The task ▸ Wherever the records include pictures, skip them and transcribe all the rest word for word.

Listed entries ▸
★ ★ ★ ★ ★

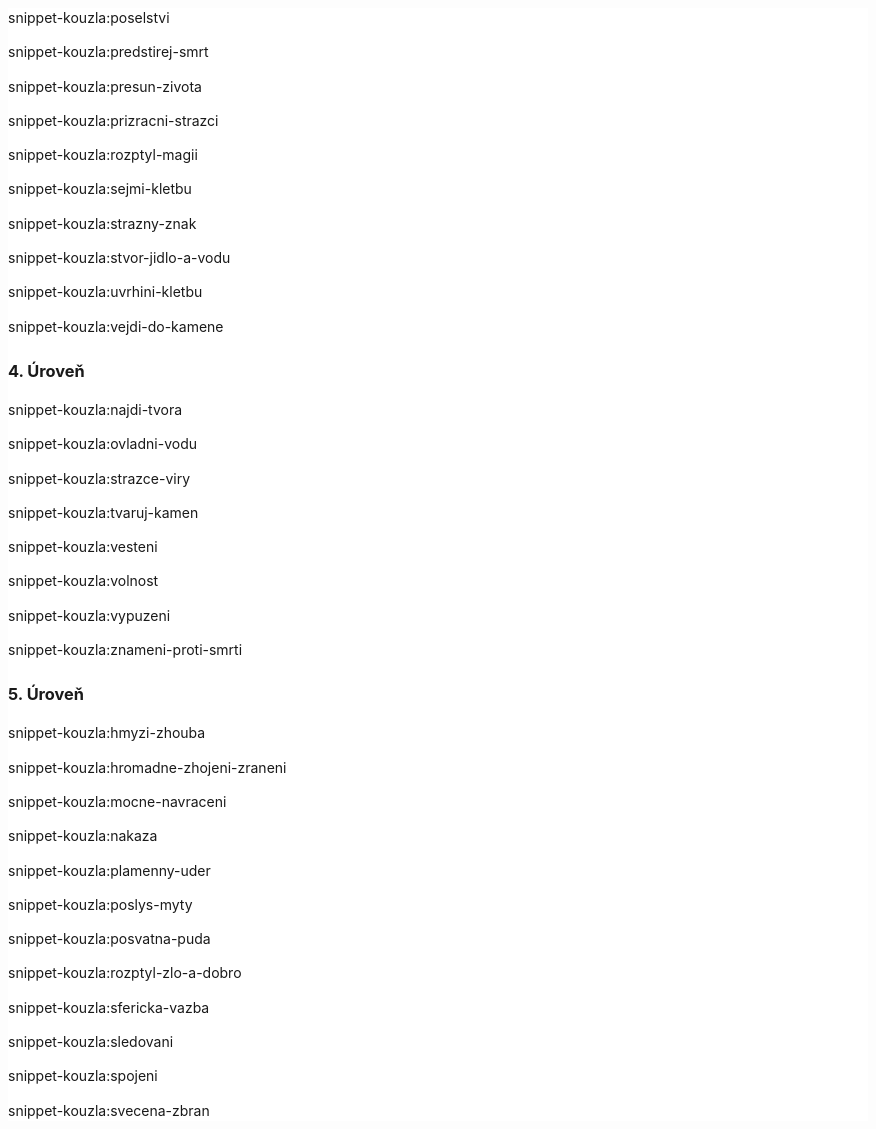snippet-kouzla:poselstvi

snippet-kouzla:predstirej-smrt

snippet-kouzla:presun-zivota

snippet-kouzla:prizracni-strazci

snippet-kouzla:rozptyl-magii

snippet-kouzla:sejmi-kletbu

snippet-kouzla:strazny-znak

snippet-kouzla:stvor-jidlo-a-vodu

snippet-kouzla:uvrhini-kletbu

snippet-kouzla:vejdi-do-kamene

### 4. Úroveň

snippet-kouzla:najdi-tvora

snippet-kouzla:ovladni-vodu

snippet-kouzla:strazce-viry

snippet-kouzla:tvaruj-kamen

snippet-kouzla:vesteni

snippet-kouzla:volnost

snippet-kouzla:vypuzeni

snippet-kouzla:znameni-proti-smrti

### 5. Úroveň

snippet-kouzla:hmyzi-zhouba

snippet-kouzla:hromadne-zhojeni-zraneni

snippet-kouzla:mocne-navraceni

snippet-kouzla:nakaza

snippet-kouzla:plamenny-uder

snippet-kouzla:poslys-myty

snippet-kouzla:posvatna-puda

snippet-kouzla:rozptyl-zlo-a-dobro

snippet-kouzla:sfericka-vazba

snippet-kouzla:sledovani

snippet-kouzla:spojeni

snippet-kouzla:svecena-zbran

★ ★ ★ ★ ★

Result ▸
snippet-kouzla:poselstvi

snippet-kouzla:predstirej-smrt

snippet-kouzla:presun-zivota

snippet-kouzla:prizracni-strazci

snippet-kouzla:rozptyl-magii

snippet-kouzla:sejmi-kletbu

snippet-kouzla:strazny-znak

snippet-kouzla:stvor-jidlo-a-vodu

snippet-kouzla:uvrhini-kletbu

snippet-kouzla:vejdi-do-kamene

### 4. Úroveň

snippet-kouzla:najdi-tvora

snippet-kouzla:ovladni-vodu

snippet-kouzla:strazce-viry

snippet-kouzla:tvaruj-kamen

snippet-kouzla:vesteni

snippet-kouzla:volnost

snippet-kouzla:vypuzeni

snippet-kouzla:znameni-proti-smrti

### 5. Úroveň

snippet-kouzla:hmyzi-zhouba

snippet-kouzla:hromadne-zhojeni-zraneni

snippet-kouzla:mocne-navraceni

snippet-kouzla:nakaza

snippet-kouzla:plamenny-uder

snippet-kouzla:poslys-myty

snippet-kouzla:posvatna-puda

snippet-kouzla:rozptyl-zlo-a-dobro

snippet-kouzla:sfericka-vazba

snippet-kouzla:sledovani

snippet-kouzla:spojeni

snippet-kouzla:svecena-zbran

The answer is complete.